UVeye was contactless before the COVID-19 pandemic made it compulsory and now the company plans a major expansion in the United States.
The Israeli tech startup began its life producing contact-free vehicle inspection stations for the security industry to detect weapons, explosives and other contraband. It quickly adapted its Atlas quality control technology to produce contact-free, drive-through inspection systems used by automakers such as Volvo, Daimler and Toyota to catch flaws before vehicles reach consumers. The devices can be placed along, or at the end of assembly lines.
Privately-held, UVeye is backed by automakers Volvo and Toyota plus investors that include W.R. Berkley and Fit Ventures.
CEO Amir Hever says the company has no plans to go public at this time but, “Everything is on the table and we feel there is a big potential in the both the U.S. automotive aftermarket and the homeland security sector. Our technology is unique and we are here to set a global standard for vehicle inspection, whether working with OEM’s, fleets or dealerships, as well as for security-sensitive facilities and at border control locations for undercarriage threat detection. After scaling our solutions, we will decide on the right partnerships and financial opportunities.”
UVeye’s expansion plans include:
*Sales and product development offices in New York and Ohio within the next four months
*Additional production facilities. Sites in Michigan, Ohio, Texas and “several states in the southeastern United States” are under consideration.
*Assemble team of regional sales representatives.
Along with expanding its footprint, UVeye is also broadening its product line with two new entries.
Helios is an underbody scanning system that captures problems such as frame damage and fluid leaks, as well as brake and exhaust system issues.
Artemis is a camera-based technology that automatically identifies tire specifications and checks for quality issues, including tread wear and sidewall flaws.

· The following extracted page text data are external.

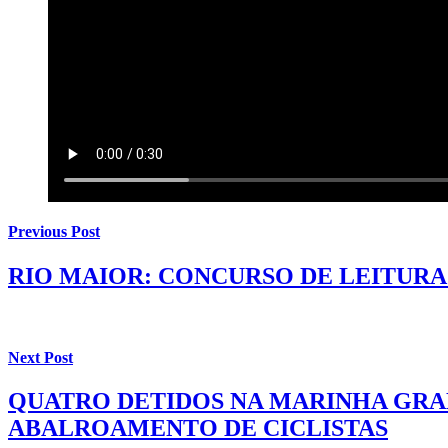
Previous Post
RIO MAIOR: CONCURSO DE LEITUR
Next Post
QUATRO DETIDOS NA MARINHA GRAN
ABALROAMENTO DE CICLISTAS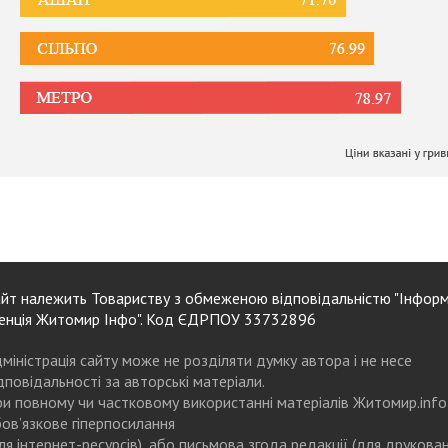
йт належить Товариству з обмеженою відповідальністю "Інформ
енція Житомир Інфо". Код ЄДРПОУ 33732896
міністрація сайту може не розділяти думку автора і не несе
дповідальності за авторські матеріали.
и повному чи частковому використанні матеріалів Житомир.info
ов’язкове гіперпосилання
ля інтернет-ресурсів), або письмова згода редакції (для друкова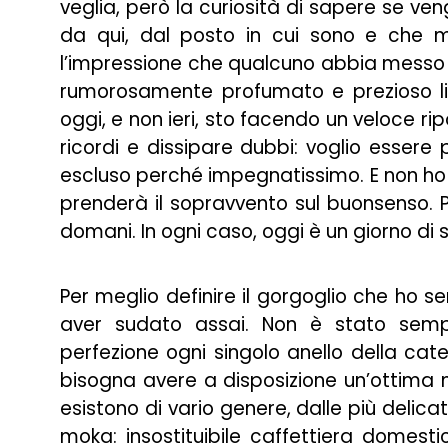
veglia, però la curiosità di sapere se ven
da qui, dal posto in cui sono e che 
l’impressione che qualcuno abbia messo
rumorosamente profumato e prezioso li
oggi, e non ieri, sto facendo un veloce r
ricordi e dissipare dubbi: voglio essere
escluso perché impegnatissimo. E non ho c
prenderà il sopravvento sul buonsenso. P
domani. In ogni caso, oggi è un giorno di s
Per meglio definire il gorgoglio che ho se
aver sudato assai. Non è stato sempli
perfezione ogni singolo anello della cat
bisogna avere a disposizione un’ottima 
esistono di vario genere, dalle più delicat
moka: insostituibile caffettiera domes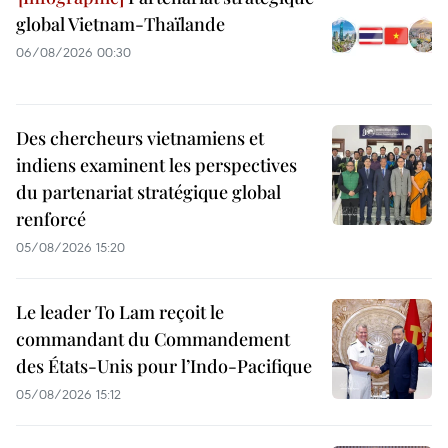
global Vietnam-Thaïlande
06/08/2026 00:30
Des chercheurs vietnamiens et
indiens examinent les perspectives
du partenariat stratégique global
renforcé
05/08/2026 15:20
Le leader To Lam reçoit le
commandant du Commandement
des États-Unis pour l’Indo-Pacifique
05/08/2026 15:12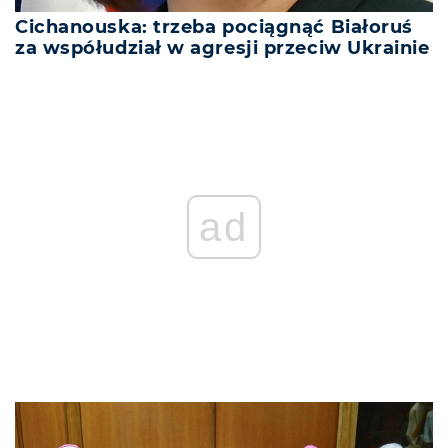
Cichanouska: trzeba pociągnąć Białoruś
za współudział w agresji przeciw Ukrainie
ad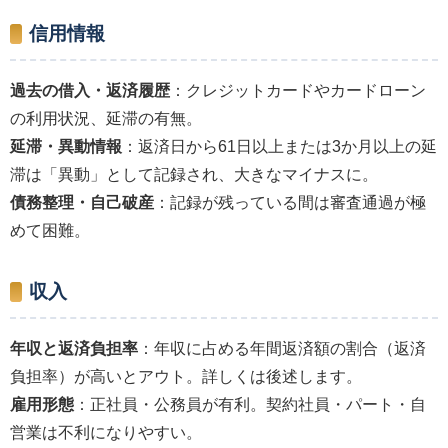
信用情報
過去の借入・返済履歴
：クレジットカードやカードローン
の利用状況、延滞の有無。
延滞・異動情報
：返済日から61日以上または3か月以上の延
滞は「異動」として記録され、大きなマイナスに。
債務整理・自己破産
：記録が残っている間は審査通過が極
めて困難。
収入
年収と返済負担率
：年収に占める年間返済額の割合（返済
負担率）が高いとアウト。詳しくは後述します。
雇用形態
：正社員・公務員が有利。契約社員・パート・自
営業は不利になりやすい。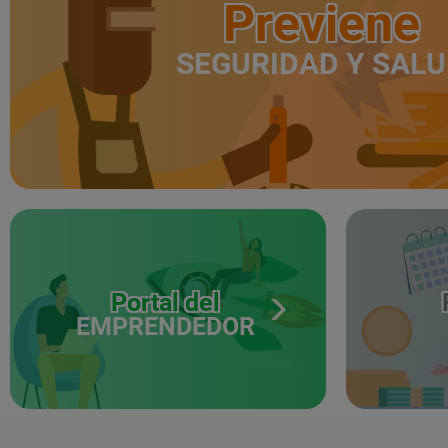
Previene
SEGURIDAD Y SAL
Portal del
EMPRENDEDOR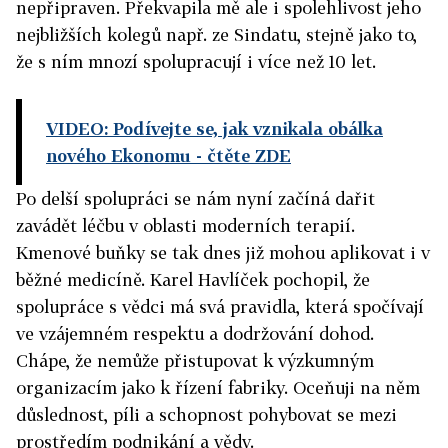
nepřipraven. Překvapila mě ale i spolehlivost jeho
nejbližších kolegů např. ze Sindatu, stejně jako to,
že s ním mnozí spolupracují i více než 10 let.
VIDEO: Podívejte se, jak vznikala obálka
nového Ekonomu
- čtěte ZDE
Po delší spolupráci se nám nyní začíná dařit
zavádět léčbu v oblasti moderních terapií.
Kmenové buňky se tak dnes již mohou aplikovat i v
běžné medicíně. Karel Havlíček pochopil, že
spolupráce s vědci má svá pravidla, která spočívají
ve vzájemném respektu a dodržování dohod.
Chápe, že nemůže přistupovat k výzkumným
organizacím jako k řízení fabriky. Oceňuji na něm
důslednost, píli a schopnost pohybovat se mezi
prostředím podnikání a vědy.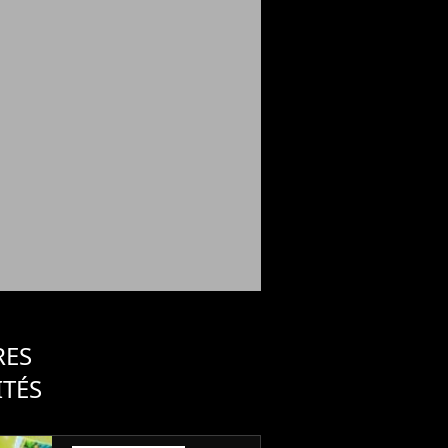
RES
ITÉS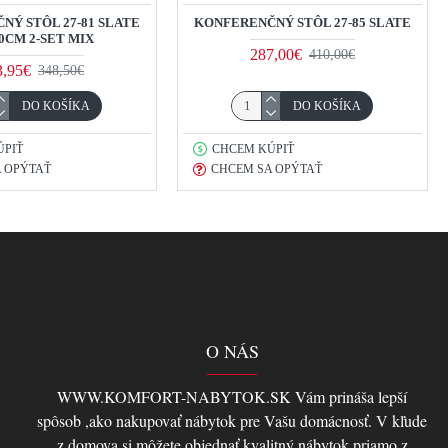
NÝ STÔL 27-81 SLATE
KONFERENČNÝ STÔL 27-85 SLATE
0CM 2-SET MIX
287,00€
410,00€
3,95€
348,50€
DO KOŠÍKA
DO KOŠÍKA
ÚPIŤ
CHCEM KÚPIŤ
 OPÝTAŤ
CHCEM SA OPÝTAŤ
O NÁS
WWW.KOMFORT-NABYTOK.SK Vám prináša lepší
spôsob ,ako nakupovať nábytok pre Vašu domácnosť. V kľude
z domova si môžete objednať kvalitný nábytok priamo z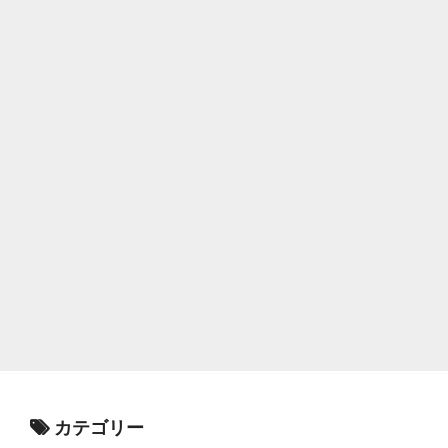
カテゴリー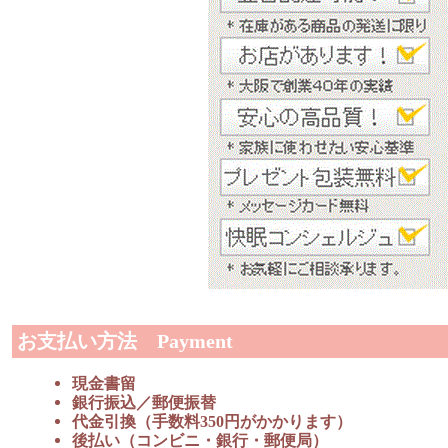
お支払い方法 Payment
現金書留
銀行振込／郵便振替
代金引換（手数料350円がかかります）
後払い（コンビニ・銀行・郵便局）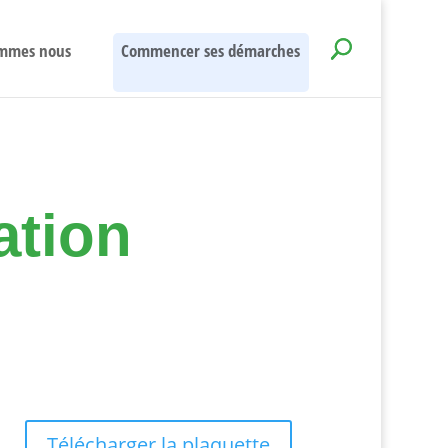
mmes nous
Commencer ses démarches
ation
Télécharger la plaquette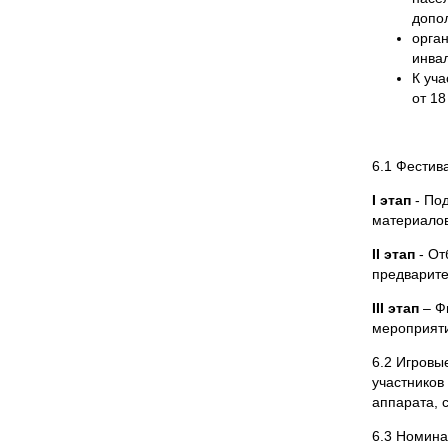
допо
орган
инва
К уч
от 18
6.1 Фестива
I этап
- Под
материалов
II этап
- От
предварите
III этап
– Ф
мероприят
6.2 Игровы
участников
аппарата, 
6.3 Номина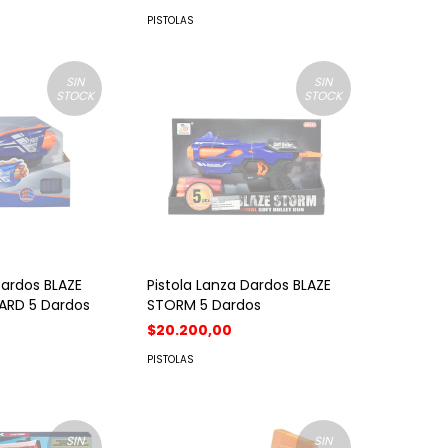
PISTOLAS
SIN
SIN
STOCK
STOCK
Dardos BLAZE
Pistola Lanza Dardos BLAZE
RD 5 Dardos
STORM 5 Dardos
$20.200,00
PISTOLAS
SIN
SIN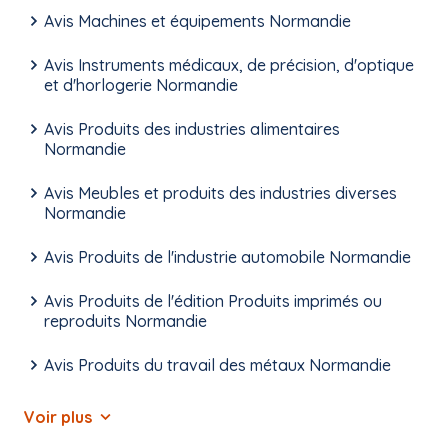
Avis Machines et équipements Normandie
Avis Instruments médicaux, de précision, d'optique
et d'horlogerie Normandie
Avis Produits des industries alimentaires
Normandie
Avis Meubles et produits des industries diverses
Normandie
Avis Produits de l'industrie automobile Normandie
Avis Produits de l'édition Produits imprimés ou
reproduits Normandie
Avis Produits du travail des métaux Normandie
Voir plus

Once the COVID-19 pandemic spread UVeye realized the thermal-sensing aspects of its inspection systems could be used to screen vehicle occupants to detect if any might be feverish, and possibly carrying the coronavirus. The company made the systems available on a non-profit basis to police and ambulance fleets, along with delivery services for food and medical equipment.
That capability has sparked another avenue of growth for UVeye. “We have seen a great interest from emergency fleets and also dealerships and repair shops that want to continue doing business despite corona and the challenges it has brought,” said Hever. “We are now installing occupant-temperature detection systems at one of Europe’s biggest fleets and we also have seen interest from several OEM-related dealer networks, although we’ve yet to install this type of system for customers in the U.S.”
Aside from its Tel Aviv base, UVeye has headquarters in Stamford, Conn. and Tokyo with plans to open a European headquarters this year in Munich, Germany. But UVeye’s success has been so quick and lucrative, the company now says it will expand to support the planned introduction of new high-tech vehicle inspection systems for car dealers, used car auctions and fleets.